W tym roku sądy ogłosiły upadłość dziewięciu firm z GPW. We wtorek wniosek o upadłość złożyła kolejna. Zaledwie w co trzecim przypadku audytor ostrzegał o możliwych problemach, zanim przyznał się do nich zarząd.
Pechowa branża
Aż sześć upadłości mieliśmy w branży budowlanej. Tylko w wypadku Energomontażu-Południe inwestorzy zostali ostrzeżeni. W opinii do sprawozdania za 2011 r. audytor wskazał na problemy PBG i na to, że wartość zobowiązań grupy poręczonych przez Energomontaż wynosiła na koniec roku 991,2 mln zł. Dlatego zwrócił uwagę na zagrożenie kontynuowania działalności. Sama firma takiego ryzyka wówczas nie widziała. 4 czerwca wnioski o upadłość złożyły PBG i Hydrobudowa. W uwagach do opublikowanych pod koniec kwietnia sprawozdań rocznych audytor zwrócił uwagę, że doszło do pogorszenia sytuacji płynnościowej, co stworzyło zagrożenie dla kontynuacji działania. Do kłopotów przyznały się same spółki. W opinii do raportów za półrocze 2011 r. nic nie wskazuje na kłopoty. W międzyczasie PBG przejęło jednak za 592,7 mln zł Rafako, finansując to ze środków własnych, a nie kredytem, jak zakładało.
W wypadku handlowego Bomi pierwsze ostrzeżenie znalazło się w opinii do raportu za 2010 r. Spółka też przyznała wtedy, że rozpoczęła restrukturyzację, a w wypadku jej niepowodzenia może mieć problemy z płynnością.

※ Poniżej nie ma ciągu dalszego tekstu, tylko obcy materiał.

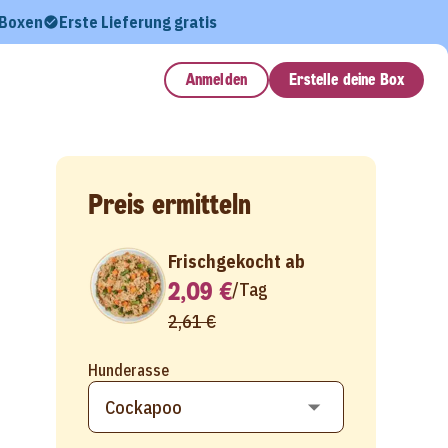
 Boxen
Erste Lieferung gratis
Anmelden
Erstelle deine Box
Preis ermitteln
Frischgekocht ab
2,09 €
/
Tag
2,61 €
Hunderasse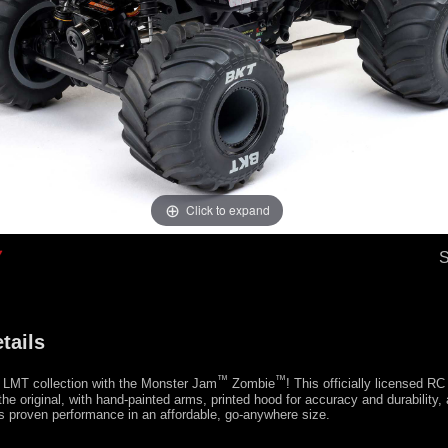
Click to expand
tails
™
™
 LMT collection with the Monster Jam
Zombie
! This officially licensed RC
 the original, with hand-painted arms, printed hood for accuracy and durability
us proven performance in an affordable, go-anywhere size.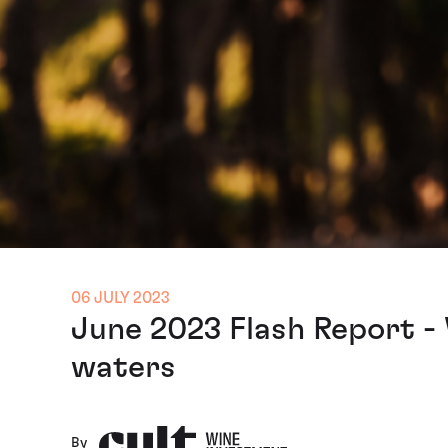
06 JULY 2023
June 2023 Flash Report -
waters
By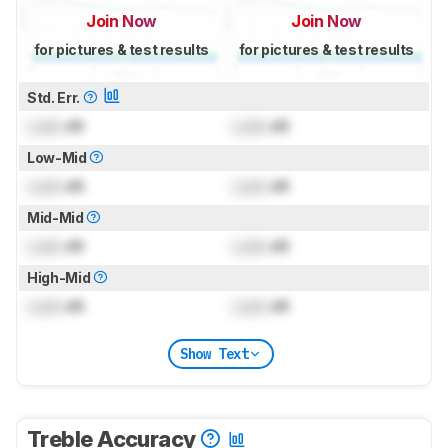
Join Now
Join Now
for pictures & test results
for pictures & test results
Std. Err.
Lock
dB
Lock
dB
Low-Mid
Lock
dB
Lock
dB
Mid-Mid
Lock
dB
Lock
dB
High-Mid
Lock
dB
Lock
dB
Show Text
Treble Accuracy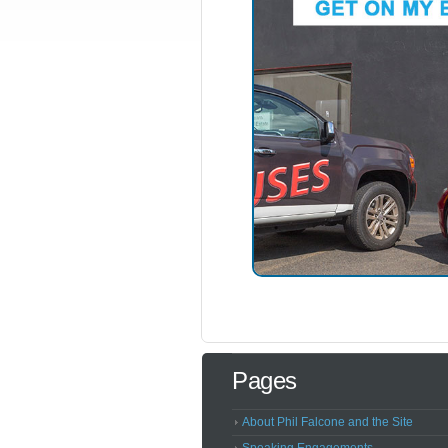
Pages
About Phil Falcone and the Site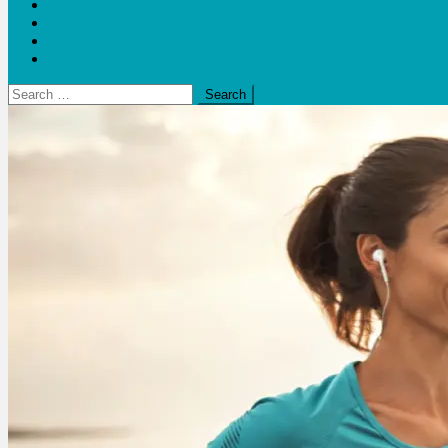
Blogs
Bloom Report
Leap of Health
Web Stories
Search
for: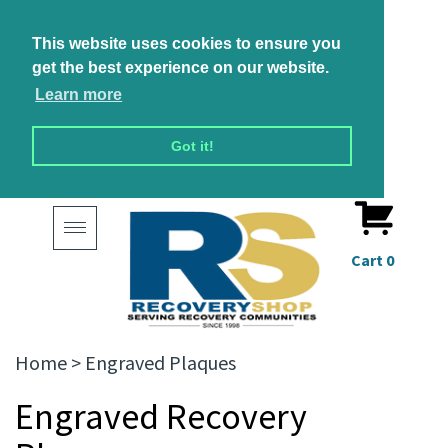
This website uses cookies to ensure you
get the best experience on our website.
Learn more
Got it!
Toggle
navigation
Cart
0
Home
>
Engraved Plaques
Engraved Recovery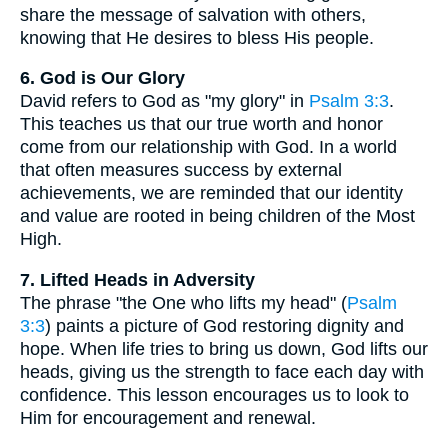
share the message of salvation with others,
knowing that He desires to bless His people.
6. God is Our Glory
David refers to God as "my glory" in
Psalm 3:3
.
This teaches us that our true worth and honor
come from our relationship with God. In a world
that often measures success by external
achievements, we are reminded that our identity
and value are rooted in being children of the Most
High.
7. Lifted Heads in Adversity
The phrase "the One who lifts my head" (
Psalm
3:3
) paints a picture of God restoring dignity and
hope. When life tries to bring us down, God lifts our
heads, giving us the strength to face each day with
confidence. This lesson encourages us to look to
Him for encouragement and renewal.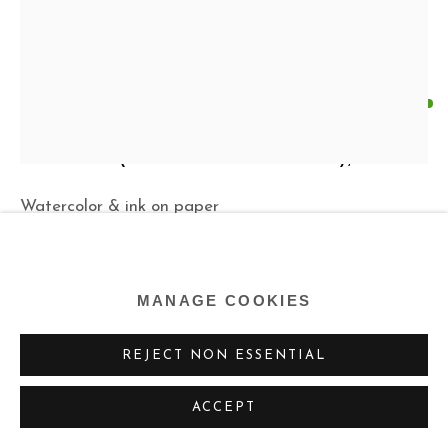
KEN PRICE
US,
1935-2012
UNTITLED (MAN WITH SOMBRERO)
,
1974
Watercolor & ink on paper
10 x 8 ins (sheet)
25.4 x 20.3 cm
MANAGE COOKIES
Copyright The Estate of Ken Price
REJECT NON ESSENTIAL
ENQUIRE
ACCEPT
FURTHER IMAGES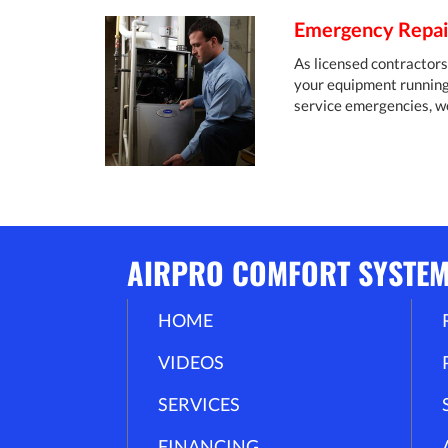
Emergency Repair
As licensed contractors 
your equipment running s
service emergencies, w
AIRPRO COMFORT SYSTE
HOME
VIDEOS
SERVICES
FINANCING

Ciekawie wygląda sytuacja Jago, które opublikowało raport za 2010 r. z opinią audytora 23 czerwca 2011 r., mimo że termin upłynął pod koniec kwietnia (wcześniej był raport bez opinii). Do dzisiaj nie przedstawiło raportu grupy za 2010 r. Raport półroczny z 2011 r. nie zawiera natomiast opinii audytora. W związku z nieprawidłowościami dotyczącymi raportów rocznych za 2009 i 2010 r. i półrocznych w 2010 i 2011 r. Komisja Nadzoru Finansowego 4 lutego 2011 r. wszczęła postępowanie w sprawie nałożenia kary. Dlaczego dopiero wtedy? – Postępowania administracyjne są wszczynane na bieżąco po dokonaniu wstępnej analizy sytuacji, w szczególności po zgromadzeniu materiału, który uprawdopodobnia naruszenie przepisów – tłumaczy Łukasz Dajnowicz, rzecznik KNF.
Rewident zostaje w tyle
Z analizy „Rz" wynika, że audytorzy o problemach piszą zwykle wtedy, gdy firmy same się do nich przyznają, często przed upływem roku od poprzedniego badania. Jak to tłumaczą? Andre Helin, prezes BDO, nie odnosząc się do konkretnych firm, wyjaśnia, iż sytuacja, że audytor nie widział zagrożenia dla kontynuacji działalności np. w badaniu raportu rocznego, a dostrzegł je w opinii do półrocznego jest dopuszczalna tylko wtedy, gdy od końca marca do końca lipca (od zakończenia badania sprawozdania rocznego do końca przeglądu półrocznego) pojawiły się okoliczności, o których nie wiedział wcześniej. – Do takich okoliczności należą m.in. zmiana struktury właścicielskiej i strategii rozwoju, zaniechanie części dotychczasowej działalności i wynikający z tego wymóg odpisu wartości majątku, utrata znacznych kontrahentów, wypowiedzenie przez bank umów kredytowych, pojawienie się istotnych konkurentów – wylicza Helin.